Gene ontology and gene enrichment analysis
We further explore the molecular mechanisms of disulfidptosis-associated lncRNAs and their impact on colorectal carcinogenesis and progression. GO analyses showed that the differential genes were enriched for collagen-containing extracellular matrix at the cellular compositional level, and extracellular matrix structural constraints at the molecular-functional level (Figure 7A).
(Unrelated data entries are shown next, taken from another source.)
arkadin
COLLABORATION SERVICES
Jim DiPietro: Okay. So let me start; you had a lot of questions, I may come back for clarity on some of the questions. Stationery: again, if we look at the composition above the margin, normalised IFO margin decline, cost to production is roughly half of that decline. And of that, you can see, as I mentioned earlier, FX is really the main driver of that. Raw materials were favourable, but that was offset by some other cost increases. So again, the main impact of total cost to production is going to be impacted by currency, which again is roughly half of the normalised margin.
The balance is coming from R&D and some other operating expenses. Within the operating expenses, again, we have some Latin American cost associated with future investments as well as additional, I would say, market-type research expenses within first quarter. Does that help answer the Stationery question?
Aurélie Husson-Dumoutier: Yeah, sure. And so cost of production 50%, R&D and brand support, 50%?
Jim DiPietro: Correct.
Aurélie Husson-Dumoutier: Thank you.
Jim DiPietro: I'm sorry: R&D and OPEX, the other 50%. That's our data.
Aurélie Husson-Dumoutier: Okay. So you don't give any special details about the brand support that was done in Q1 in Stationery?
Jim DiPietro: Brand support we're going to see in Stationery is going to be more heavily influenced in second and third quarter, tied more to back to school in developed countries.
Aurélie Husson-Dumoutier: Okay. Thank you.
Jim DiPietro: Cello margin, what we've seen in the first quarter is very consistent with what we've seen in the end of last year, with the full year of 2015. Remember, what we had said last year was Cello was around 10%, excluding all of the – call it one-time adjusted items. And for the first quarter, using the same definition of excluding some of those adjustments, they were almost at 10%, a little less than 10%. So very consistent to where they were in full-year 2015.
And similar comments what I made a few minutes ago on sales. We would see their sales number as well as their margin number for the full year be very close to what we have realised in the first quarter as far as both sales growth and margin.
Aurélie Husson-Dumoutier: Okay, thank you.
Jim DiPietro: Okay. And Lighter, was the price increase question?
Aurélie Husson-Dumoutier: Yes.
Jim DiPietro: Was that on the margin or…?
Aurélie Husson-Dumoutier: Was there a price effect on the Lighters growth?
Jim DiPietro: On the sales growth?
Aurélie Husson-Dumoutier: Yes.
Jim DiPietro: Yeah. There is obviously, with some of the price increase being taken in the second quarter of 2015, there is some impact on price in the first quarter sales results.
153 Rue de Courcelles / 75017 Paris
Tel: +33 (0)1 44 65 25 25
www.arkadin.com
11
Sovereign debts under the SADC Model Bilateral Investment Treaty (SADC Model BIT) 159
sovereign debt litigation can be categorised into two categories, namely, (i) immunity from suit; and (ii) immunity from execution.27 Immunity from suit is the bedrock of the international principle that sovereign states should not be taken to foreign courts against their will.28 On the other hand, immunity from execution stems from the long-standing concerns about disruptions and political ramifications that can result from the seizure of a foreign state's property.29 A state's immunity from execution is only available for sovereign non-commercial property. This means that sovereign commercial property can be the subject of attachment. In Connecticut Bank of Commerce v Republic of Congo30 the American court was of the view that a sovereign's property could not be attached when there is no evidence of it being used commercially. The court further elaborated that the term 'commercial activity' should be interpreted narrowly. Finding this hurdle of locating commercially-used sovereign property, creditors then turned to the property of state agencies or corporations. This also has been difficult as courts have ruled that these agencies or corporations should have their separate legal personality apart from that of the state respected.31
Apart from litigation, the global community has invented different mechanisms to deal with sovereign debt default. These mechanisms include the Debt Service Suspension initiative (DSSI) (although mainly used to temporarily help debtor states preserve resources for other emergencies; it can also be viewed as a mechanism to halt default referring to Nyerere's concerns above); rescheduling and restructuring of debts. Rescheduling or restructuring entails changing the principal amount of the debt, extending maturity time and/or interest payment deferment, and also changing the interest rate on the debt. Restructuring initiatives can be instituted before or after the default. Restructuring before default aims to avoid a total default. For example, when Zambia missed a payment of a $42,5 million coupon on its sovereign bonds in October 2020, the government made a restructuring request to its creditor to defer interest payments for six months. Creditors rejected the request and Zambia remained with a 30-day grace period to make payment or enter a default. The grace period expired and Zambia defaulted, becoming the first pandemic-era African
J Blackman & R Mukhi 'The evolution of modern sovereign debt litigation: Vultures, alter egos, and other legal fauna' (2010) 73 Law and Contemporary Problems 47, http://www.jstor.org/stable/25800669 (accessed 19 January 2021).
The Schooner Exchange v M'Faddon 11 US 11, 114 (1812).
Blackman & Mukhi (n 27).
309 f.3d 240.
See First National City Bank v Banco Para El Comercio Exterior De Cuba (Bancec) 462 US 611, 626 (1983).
KEGG enrichment analyses showed that these genes were enriched in pathways associated with focal adhesion, ECM-receptor interactions (Figure 7B).
Consistently, the GSEA analysis indicated that in the high-risk group, there was a significant enrichment related to extracellular matrix structural constituent and collagen trimer(Figure 7C). In terms of pathways,the high-risk group is enriched in ECM glycoproteins, extracellular matrix organization pathways(Figure 7E). In the low-risk group, there was a notable enhancement of functions related to cytosolic small ribosomal subunit, small ribosomal subunit(Figure 7D). Additionally, pathways such as ribosome and cytoplasmic ribosomal proteins were significantly enriched in the low-risk group(Figure 7F).
Overall analysis of the immune profile and immunotherapy
GO and KEGG analysis showed that there are differences in two risk groups in the extracellular matrix, which is an important component of the tumor microenvironment, therefore, we scored the patients on the tumor microenvironment and understood that the high risk group’s stromal score is higher(Figure 8A). We also found that the high-risk group possessed higher immune scores and tumor purity scores(ESTMATE score). In order to further clarify the immune alterations in colorectal cancer, we first analyzed the relation between immune cells changes and risk scores using different immunoassay platforms, which showed most of the immune cells such as B cells, CD4+ effective T cells, CD8+ T cells, and NK cells were significantly positive correlated with model scores(Figure 8B). Next, we analyzed the alterations in immune function in patients with different risks and noticed that most immune functions of high-risk patients were significantly upregulated(Figure 8C). In addition, we examined the difference of 47 immune checkpoints, and almost all of them had increased expression in high risk patients(Figure 8D). We used tumor immune dysfunction and exclusion(TIDE) to calculate the immune escape possibility, and found that the high-risk group is more prone to immune escape than the low-risk group(Figure 8E).
For tumor patients, the higher the degree of microsatellite instability (MSI), the more justified the use of immunotherapy, and in colorectal cancer patients, immunotherapy is usually used in patients with high microsatellite instability (MSI-H), we analyzed the relationship between MSI-H and risk scores, and found that the proportion of patients with MSI-H was greater in the high-risk group and that patients with MSI-H possessed a higher risk score(Figure 8F, G).
Drug sensitive evaluation based on the prediction model
In order to evaluate the clinical value of the model and to find effective drugs, we analyzed the sensitivity of some common drugs of colorectal cancer in GDSC and CTRP databases. Results show differences in drug sensitivity among patients at different risks. High-risk patients are more sensitive to 5-fluorouracil, oxaliplatin, paclitaxel, and fluorouracil, low-risk patients are more sensitive to carboplatin and regorafenib(Figure 9).